*Aim of the task:* Each line of the entries below that includes "Downloaded" belongs in your answer.

(Source texts of formatted documents)
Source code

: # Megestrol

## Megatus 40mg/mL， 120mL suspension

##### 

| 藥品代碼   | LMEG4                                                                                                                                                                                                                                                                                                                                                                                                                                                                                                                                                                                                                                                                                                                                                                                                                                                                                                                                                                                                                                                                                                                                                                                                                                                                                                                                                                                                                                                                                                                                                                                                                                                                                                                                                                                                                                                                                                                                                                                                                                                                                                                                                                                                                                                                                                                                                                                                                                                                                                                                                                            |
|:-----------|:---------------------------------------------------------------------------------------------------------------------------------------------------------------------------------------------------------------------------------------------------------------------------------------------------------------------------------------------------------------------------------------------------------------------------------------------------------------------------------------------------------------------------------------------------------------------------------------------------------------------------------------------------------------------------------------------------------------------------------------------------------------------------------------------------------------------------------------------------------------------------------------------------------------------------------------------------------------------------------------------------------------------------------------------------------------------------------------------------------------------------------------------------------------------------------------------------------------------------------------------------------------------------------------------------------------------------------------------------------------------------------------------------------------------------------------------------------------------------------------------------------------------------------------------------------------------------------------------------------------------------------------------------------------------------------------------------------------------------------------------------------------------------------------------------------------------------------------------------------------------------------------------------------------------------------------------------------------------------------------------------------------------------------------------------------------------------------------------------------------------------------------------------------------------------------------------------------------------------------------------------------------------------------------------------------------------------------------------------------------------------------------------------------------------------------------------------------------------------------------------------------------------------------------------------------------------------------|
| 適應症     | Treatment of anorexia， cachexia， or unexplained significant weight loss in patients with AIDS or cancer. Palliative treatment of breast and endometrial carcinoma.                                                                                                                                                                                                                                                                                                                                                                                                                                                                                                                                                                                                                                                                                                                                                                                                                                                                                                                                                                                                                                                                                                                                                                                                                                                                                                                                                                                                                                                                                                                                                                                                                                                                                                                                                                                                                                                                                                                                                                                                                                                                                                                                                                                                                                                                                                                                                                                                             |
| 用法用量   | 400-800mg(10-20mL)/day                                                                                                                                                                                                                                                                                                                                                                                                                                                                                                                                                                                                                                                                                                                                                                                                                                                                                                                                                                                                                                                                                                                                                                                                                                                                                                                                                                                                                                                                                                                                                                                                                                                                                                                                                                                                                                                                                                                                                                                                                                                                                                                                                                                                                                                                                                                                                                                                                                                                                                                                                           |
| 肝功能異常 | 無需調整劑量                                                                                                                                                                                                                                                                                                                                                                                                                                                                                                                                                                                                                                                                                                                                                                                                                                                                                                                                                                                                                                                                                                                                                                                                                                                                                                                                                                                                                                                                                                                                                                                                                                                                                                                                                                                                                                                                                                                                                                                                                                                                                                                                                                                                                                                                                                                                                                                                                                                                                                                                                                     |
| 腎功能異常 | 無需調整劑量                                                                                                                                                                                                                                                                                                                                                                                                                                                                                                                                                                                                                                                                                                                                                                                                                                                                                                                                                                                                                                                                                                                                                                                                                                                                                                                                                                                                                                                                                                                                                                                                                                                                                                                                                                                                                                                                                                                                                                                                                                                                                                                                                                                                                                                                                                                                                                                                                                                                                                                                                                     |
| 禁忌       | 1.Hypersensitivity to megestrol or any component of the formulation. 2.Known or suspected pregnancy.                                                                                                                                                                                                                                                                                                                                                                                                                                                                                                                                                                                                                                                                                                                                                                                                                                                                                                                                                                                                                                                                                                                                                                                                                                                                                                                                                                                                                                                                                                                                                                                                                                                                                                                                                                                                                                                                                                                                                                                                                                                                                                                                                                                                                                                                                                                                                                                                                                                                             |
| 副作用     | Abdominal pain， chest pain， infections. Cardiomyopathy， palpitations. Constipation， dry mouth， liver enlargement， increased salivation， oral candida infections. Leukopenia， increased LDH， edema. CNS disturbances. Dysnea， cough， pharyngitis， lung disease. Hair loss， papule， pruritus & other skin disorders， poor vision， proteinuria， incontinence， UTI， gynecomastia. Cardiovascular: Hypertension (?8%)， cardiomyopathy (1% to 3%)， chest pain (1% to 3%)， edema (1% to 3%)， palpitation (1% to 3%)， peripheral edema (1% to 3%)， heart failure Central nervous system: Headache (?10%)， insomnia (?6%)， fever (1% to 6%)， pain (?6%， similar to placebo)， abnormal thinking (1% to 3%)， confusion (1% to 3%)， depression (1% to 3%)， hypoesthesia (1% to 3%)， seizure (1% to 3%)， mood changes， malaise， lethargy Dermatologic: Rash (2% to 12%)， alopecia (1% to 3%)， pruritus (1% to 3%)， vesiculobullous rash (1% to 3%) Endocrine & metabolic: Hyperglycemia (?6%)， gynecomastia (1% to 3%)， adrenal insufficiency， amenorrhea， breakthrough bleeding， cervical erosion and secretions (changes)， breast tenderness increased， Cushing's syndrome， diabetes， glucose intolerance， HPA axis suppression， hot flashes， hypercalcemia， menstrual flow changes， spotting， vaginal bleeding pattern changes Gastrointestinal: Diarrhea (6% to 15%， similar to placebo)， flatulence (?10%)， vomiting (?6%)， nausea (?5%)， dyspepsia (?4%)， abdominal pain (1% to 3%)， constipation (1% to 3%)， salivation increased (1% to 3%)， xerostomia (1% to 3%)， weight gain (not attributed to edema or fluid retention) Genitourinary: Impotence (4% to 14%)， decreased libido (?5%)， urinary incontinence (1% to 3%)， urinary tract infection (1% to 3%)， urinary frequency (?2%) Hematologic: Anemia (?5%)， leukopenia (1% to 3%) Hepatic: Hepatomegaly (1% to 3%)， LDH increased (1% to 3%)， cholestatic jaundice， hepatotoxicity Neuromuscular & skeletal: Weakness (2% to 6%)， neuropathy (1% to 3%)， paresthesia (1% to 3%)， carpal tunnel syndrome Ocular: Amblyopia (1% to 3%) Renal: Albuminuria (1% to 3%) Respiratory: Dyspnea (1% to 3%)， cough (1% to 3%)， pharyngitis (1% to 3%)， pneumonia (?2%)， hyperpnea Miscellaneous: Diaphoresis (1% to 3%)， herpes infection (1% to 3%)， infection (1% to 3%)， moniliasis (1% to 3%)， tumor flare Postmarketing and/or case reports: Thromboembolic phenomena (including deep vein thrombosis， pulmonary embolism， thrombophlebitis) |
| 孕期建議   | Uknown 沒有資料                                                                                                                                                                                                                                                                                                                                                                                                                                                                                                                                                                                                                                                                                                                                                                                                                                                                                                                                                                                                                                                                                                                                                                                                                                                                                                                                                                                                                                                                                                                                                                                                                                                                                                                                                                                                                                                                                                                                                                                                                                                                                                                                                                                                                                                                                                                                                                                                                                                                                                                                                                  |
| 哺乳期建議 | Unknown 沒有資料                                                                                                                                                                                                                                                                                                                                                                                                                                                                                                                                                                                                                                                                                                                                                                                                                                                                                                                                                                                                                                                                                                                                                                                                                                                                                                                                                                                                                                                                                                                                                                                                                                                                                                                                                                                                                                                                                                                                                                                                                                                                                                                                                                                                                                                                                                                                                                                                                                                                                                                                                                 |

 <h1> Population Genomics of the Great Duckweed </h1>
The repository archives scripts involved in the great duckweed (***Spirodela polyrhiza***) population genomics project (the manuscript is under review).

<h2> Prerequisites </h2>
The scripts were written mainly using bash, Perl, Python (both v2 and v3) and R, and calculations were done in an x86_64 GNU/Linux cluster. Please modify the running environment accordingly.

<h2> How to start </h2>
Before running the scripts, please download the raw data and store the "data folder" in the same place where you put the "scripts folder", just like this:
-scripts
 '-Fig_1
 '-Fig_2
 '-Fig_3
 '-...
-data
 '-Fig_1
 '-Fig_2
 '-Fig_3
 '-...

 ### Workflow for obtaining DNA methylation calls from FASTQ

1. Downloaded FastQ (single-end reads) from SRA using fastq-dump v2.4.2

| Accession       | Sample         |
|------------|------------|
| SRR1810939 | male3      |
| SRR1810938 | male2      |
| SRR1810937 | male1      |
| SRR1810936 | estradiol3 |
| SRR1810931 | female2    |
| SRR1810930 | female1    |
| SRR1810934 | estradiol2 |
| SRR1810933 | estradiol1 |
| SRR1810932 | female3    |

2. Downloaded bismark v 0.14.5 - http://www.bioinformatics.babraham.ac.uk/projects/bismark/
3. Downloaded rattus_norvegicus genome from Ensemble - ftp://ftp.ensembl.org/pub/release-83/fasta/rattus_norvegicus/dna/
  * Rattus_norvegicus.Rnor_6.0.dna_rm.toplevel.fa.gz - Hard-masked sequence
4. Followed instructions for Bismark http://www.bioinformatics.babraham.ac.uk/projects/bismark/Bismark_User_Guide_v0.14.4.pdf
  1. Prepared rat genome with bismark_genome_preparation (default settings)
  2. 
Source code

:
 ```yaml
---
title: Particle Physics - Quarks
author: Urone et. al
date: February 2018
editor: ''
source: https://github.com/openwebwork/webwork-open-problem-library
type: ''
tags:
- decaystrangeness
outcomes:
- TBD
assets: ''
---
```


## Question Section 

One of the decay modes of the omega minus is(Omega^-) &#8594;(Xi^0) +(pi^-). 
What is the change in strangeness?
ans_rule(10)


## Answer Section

*Reply to the task:*
1. Downloaded FastQ (single-end reads) from SRA using fastq-dump v2.4.2
2. Downloaded bismark v 0.14.5 - http://www.bioinformatics.babraham.ac.uk/projects/bismark/
3. Downloaded rattus_norvegicus genome from Ensemble - ftp://ftp.ensembl.org/pub/release-83/fasta/rattus_norvegicus/dna/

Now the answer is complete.